= Beginning of Section =

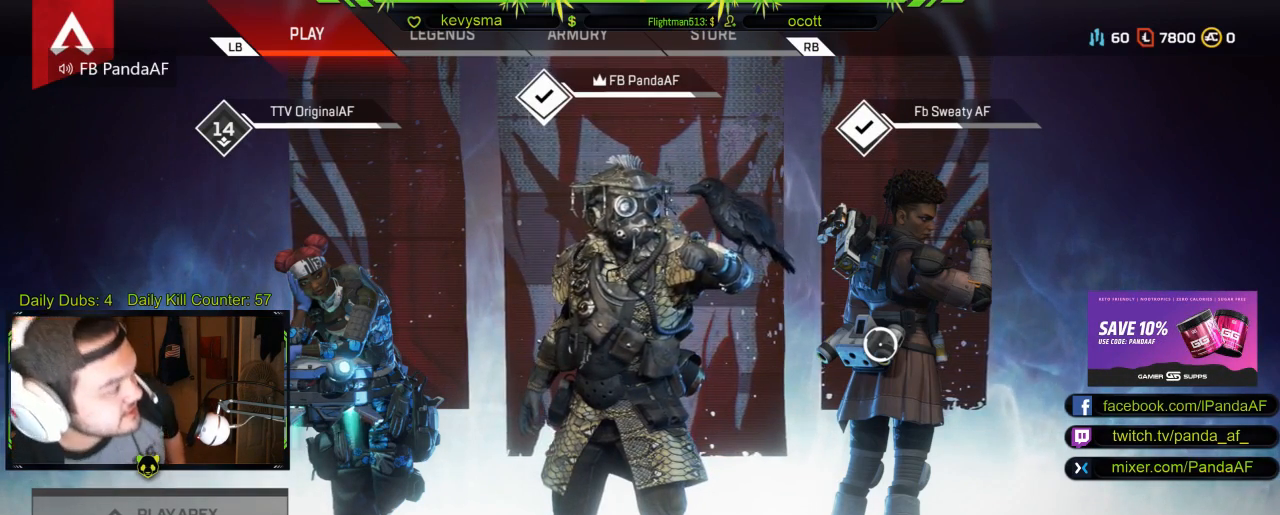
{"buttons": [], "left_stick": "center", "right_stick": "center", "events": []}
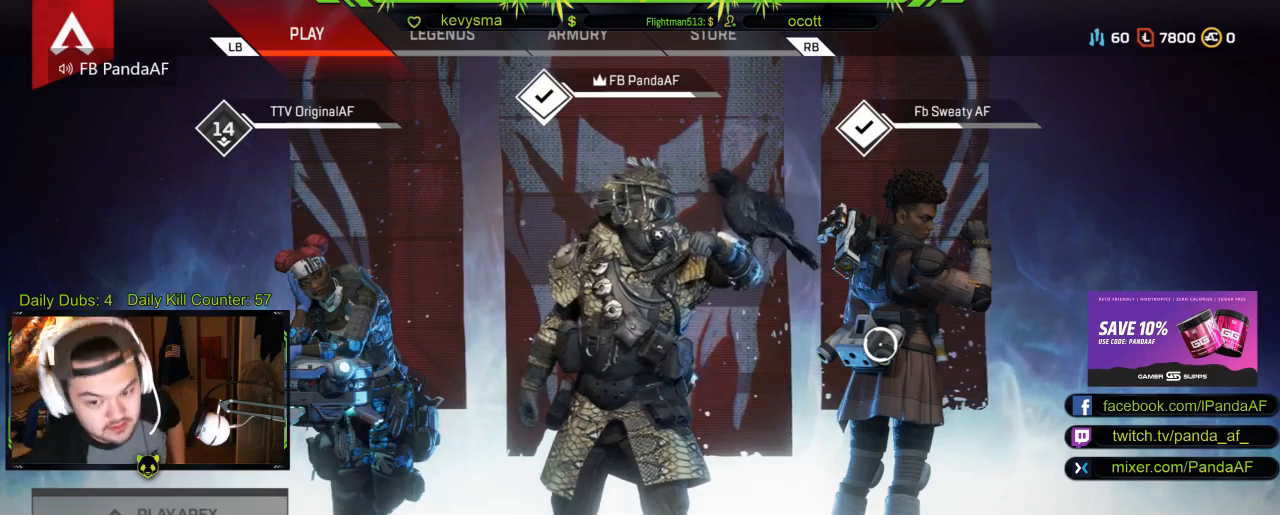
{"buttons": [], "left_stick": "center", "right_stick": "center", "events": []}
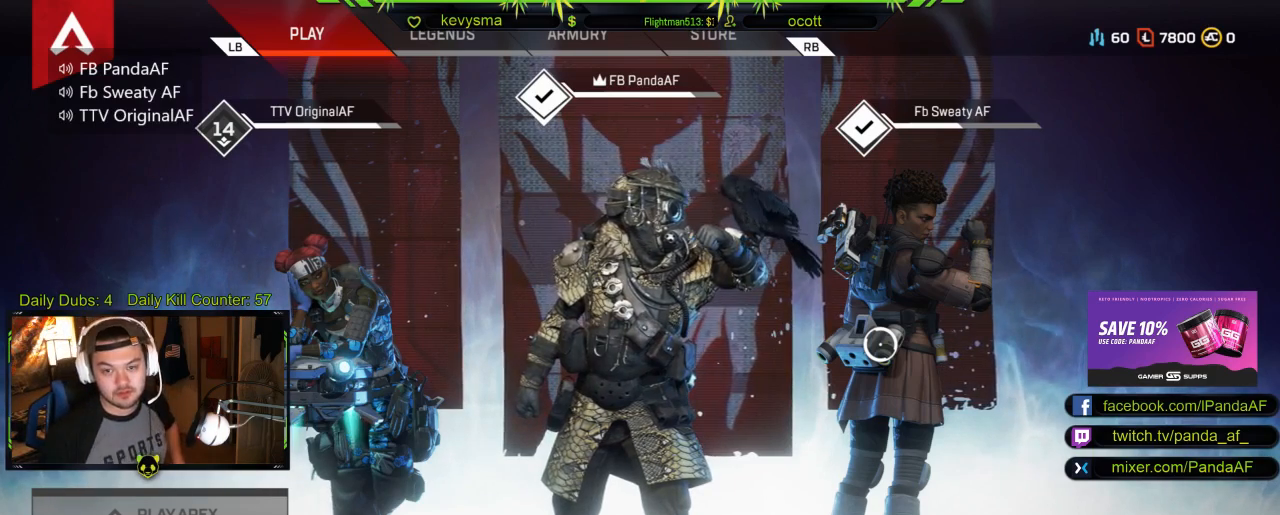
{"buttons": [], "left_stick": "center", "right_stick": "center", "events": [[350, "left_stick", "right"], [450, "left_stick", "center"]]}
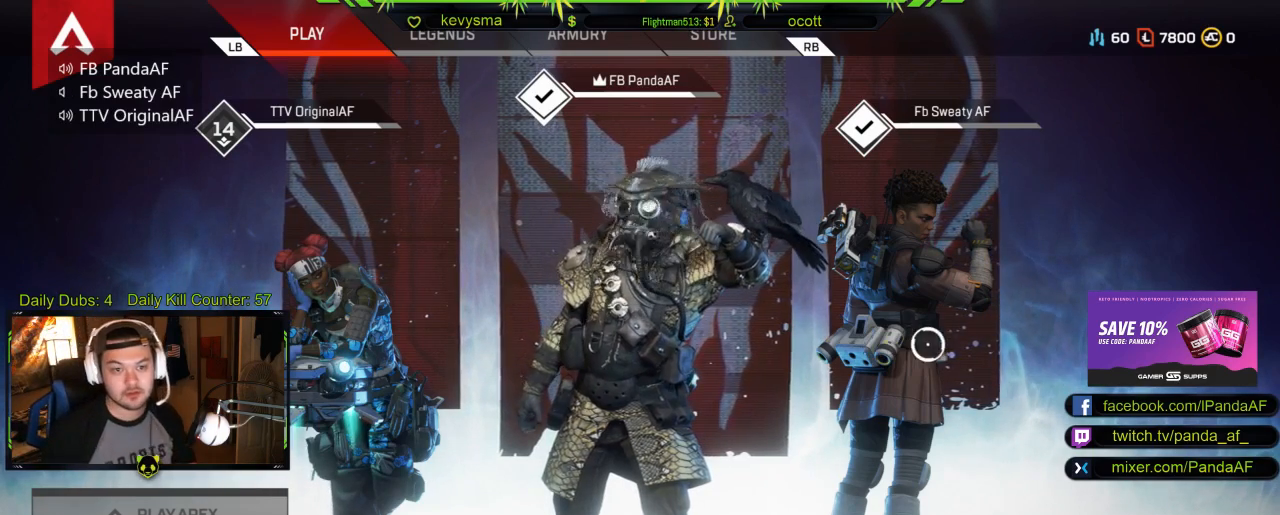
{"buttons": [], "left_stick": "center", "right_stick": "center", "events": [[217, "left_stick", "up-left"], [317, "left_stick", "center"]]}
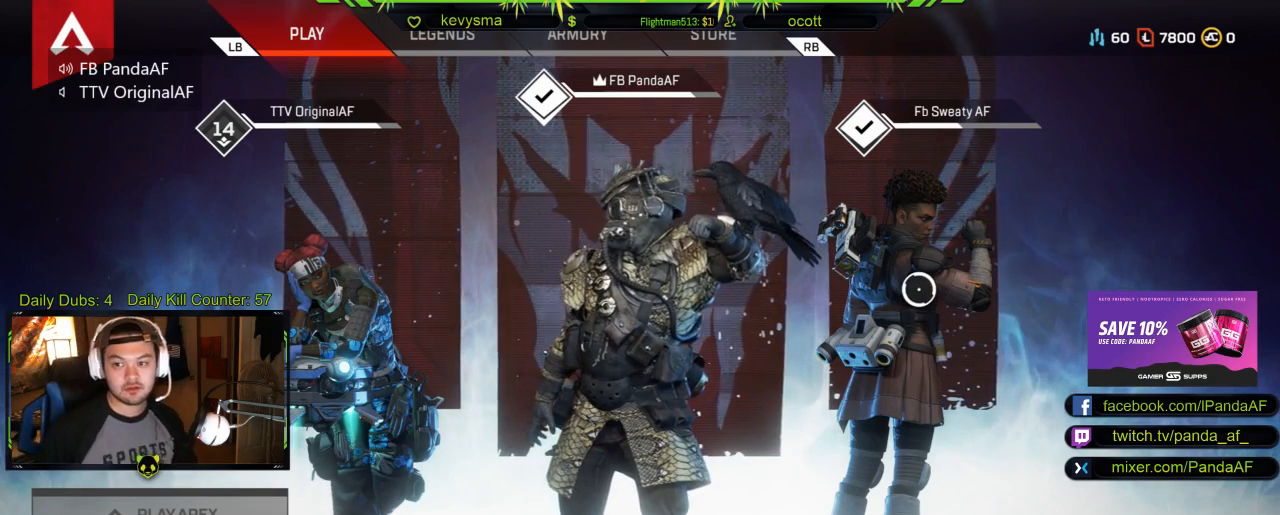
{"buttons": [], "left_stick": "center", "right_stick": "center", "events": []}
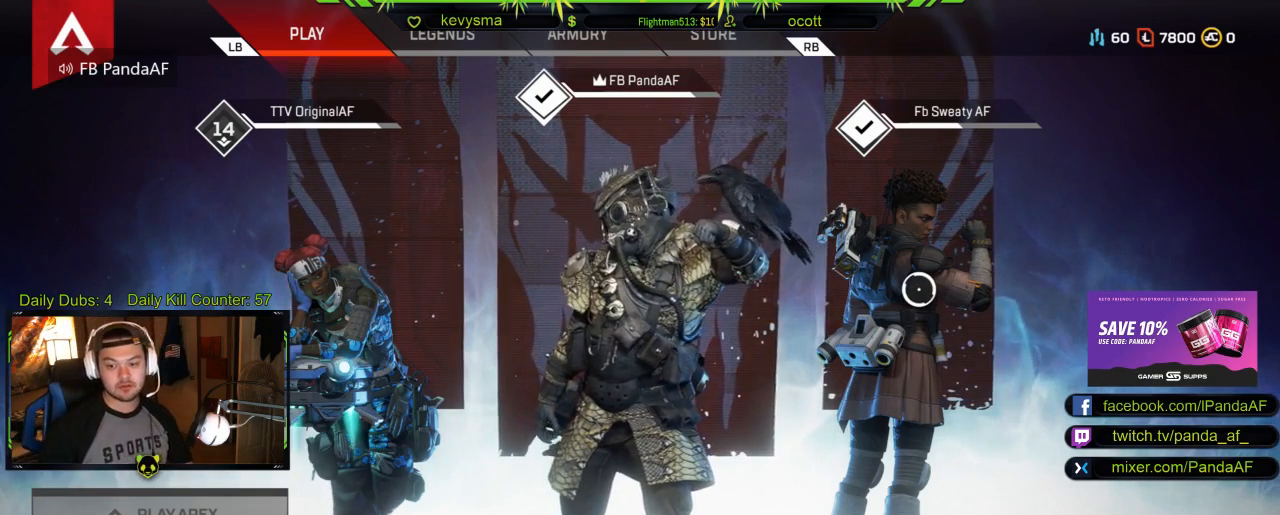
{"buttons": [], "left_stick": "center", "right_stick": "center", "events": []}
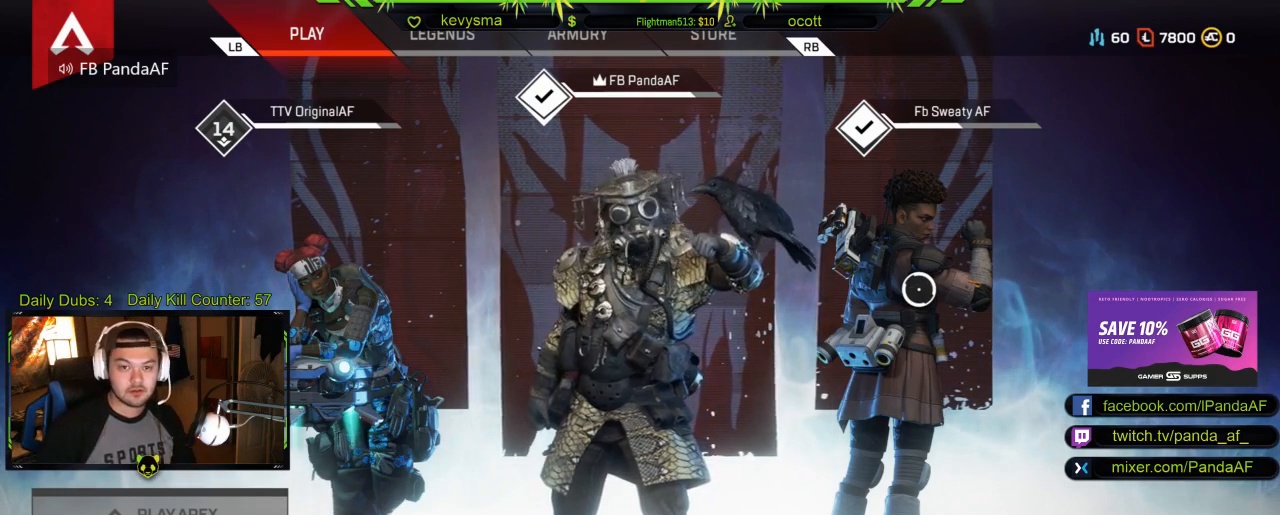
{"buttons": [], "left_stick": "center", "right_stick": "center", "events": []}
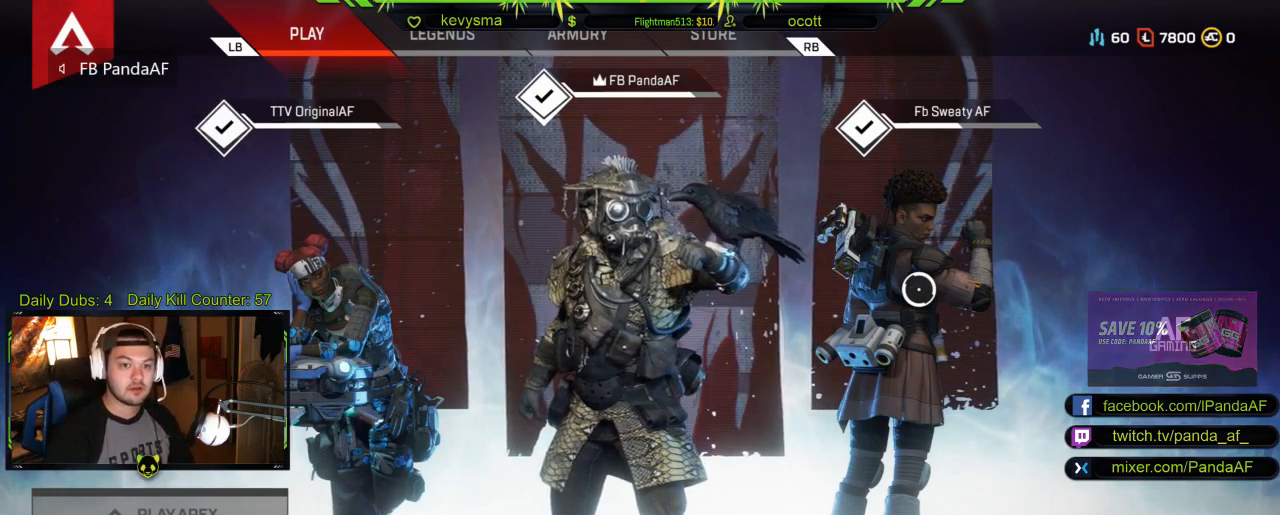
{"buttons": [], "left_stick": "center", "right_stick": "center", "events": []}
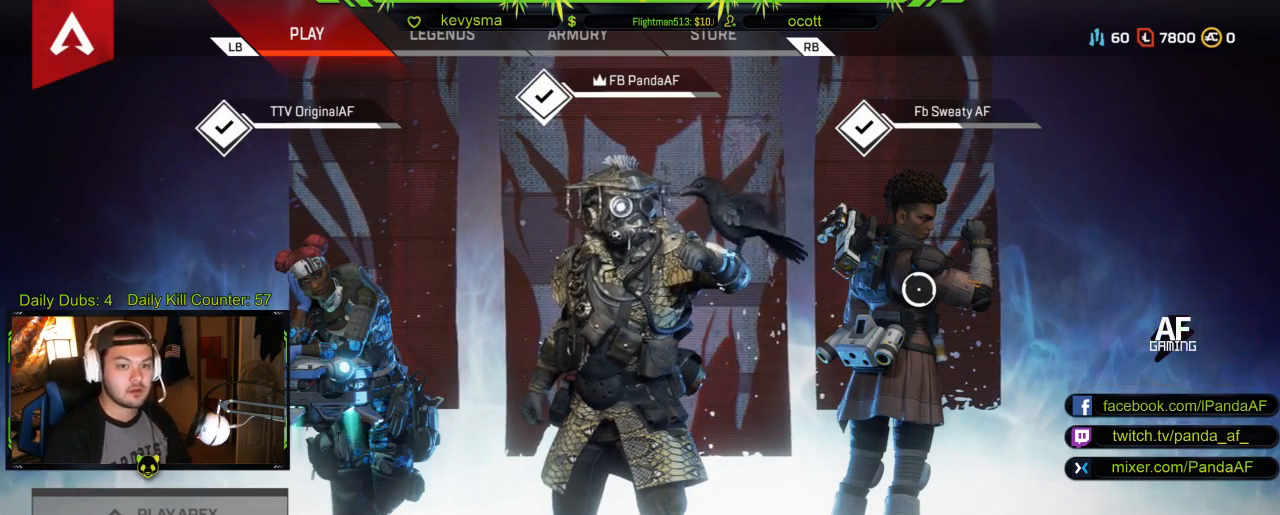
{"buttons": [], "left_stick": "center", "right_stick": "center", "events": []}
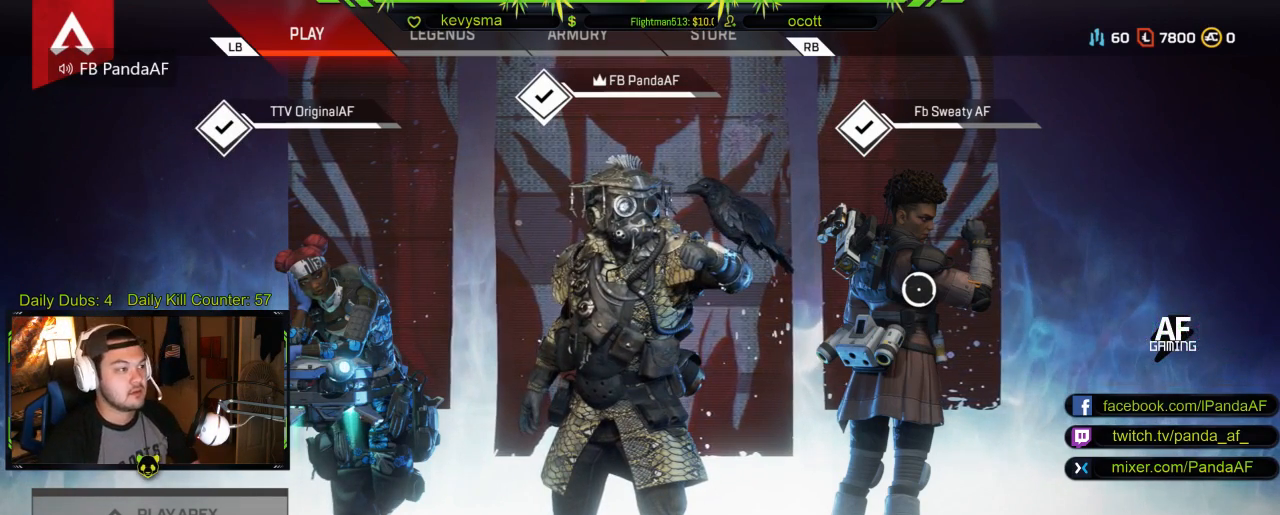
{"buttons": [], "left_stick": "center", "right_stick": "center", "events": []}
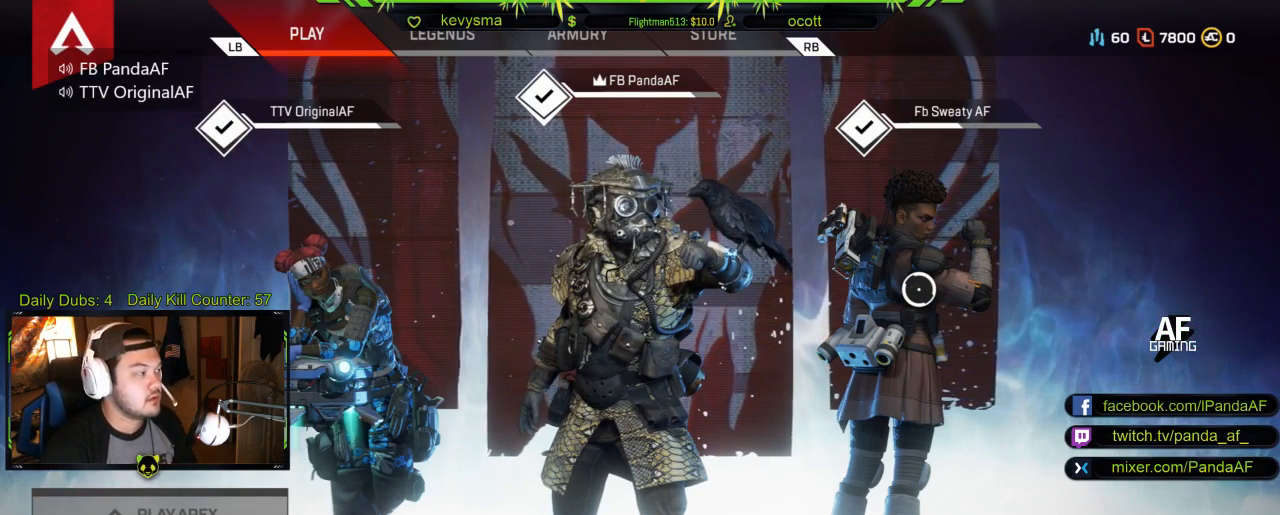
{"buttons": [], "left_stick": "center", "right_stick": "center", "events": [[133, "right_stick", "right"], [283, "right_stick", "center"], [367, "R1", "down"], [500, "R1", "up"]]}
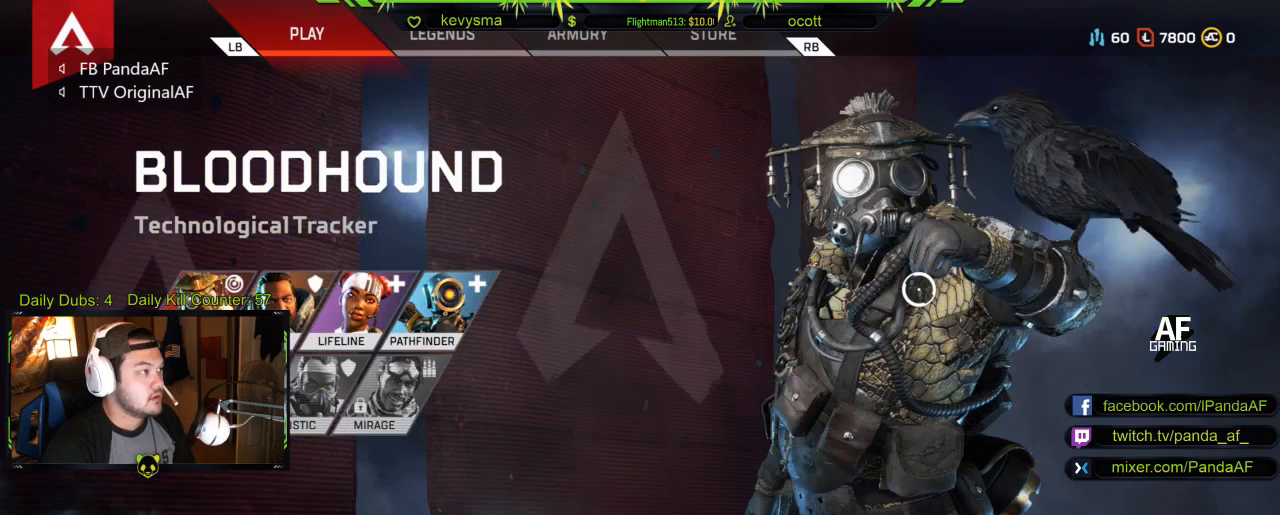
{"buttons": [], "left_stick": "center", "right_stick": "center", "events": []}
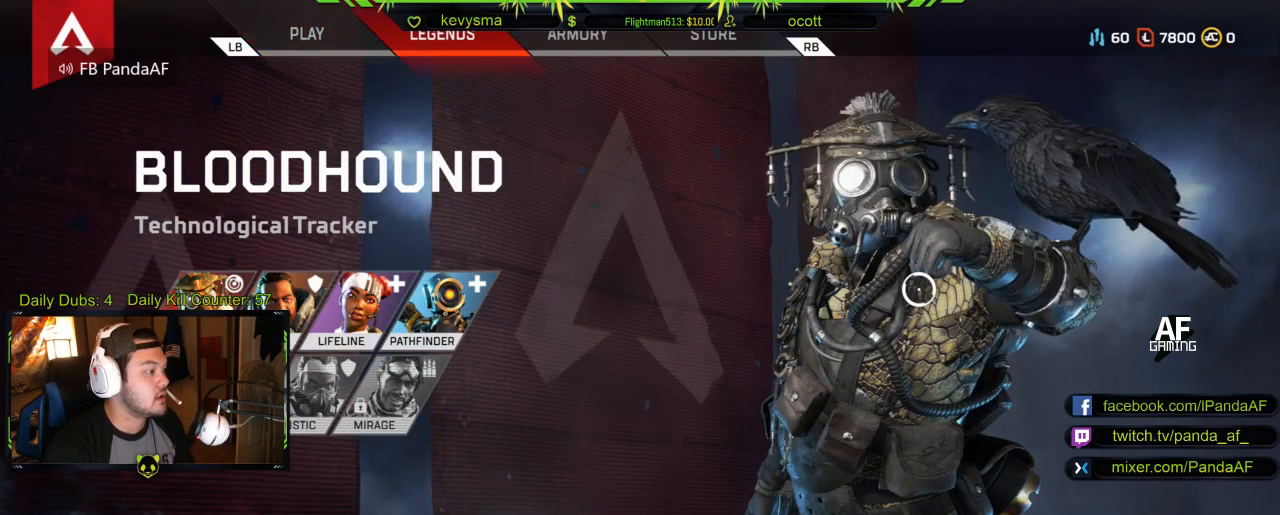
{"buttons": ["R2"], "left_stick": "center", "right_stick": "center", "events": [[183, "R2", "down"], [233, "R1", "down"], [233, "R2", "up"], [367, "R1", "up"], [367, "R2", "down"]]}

= End of Section =

_BRIEF_
Where a line of the records includes "down", copy it.

_EXERCISE OUTPUT_
{"buttons": [], "left_stick": "center", "right_stick": "center", "events": [[133, "right_stick", "right"], [283, "right_stick", "center"], [367, "R1", "down"], [500, "R1", "up"]]}
{"buttons": ["R2"], "left_stick": "center", "right_stick": "center", "events": [[183, "R2", "down"], [233, "R1", "down"], [233, "R2", "up"], [367, "R1", "up"], [367, "R2", "down"]]}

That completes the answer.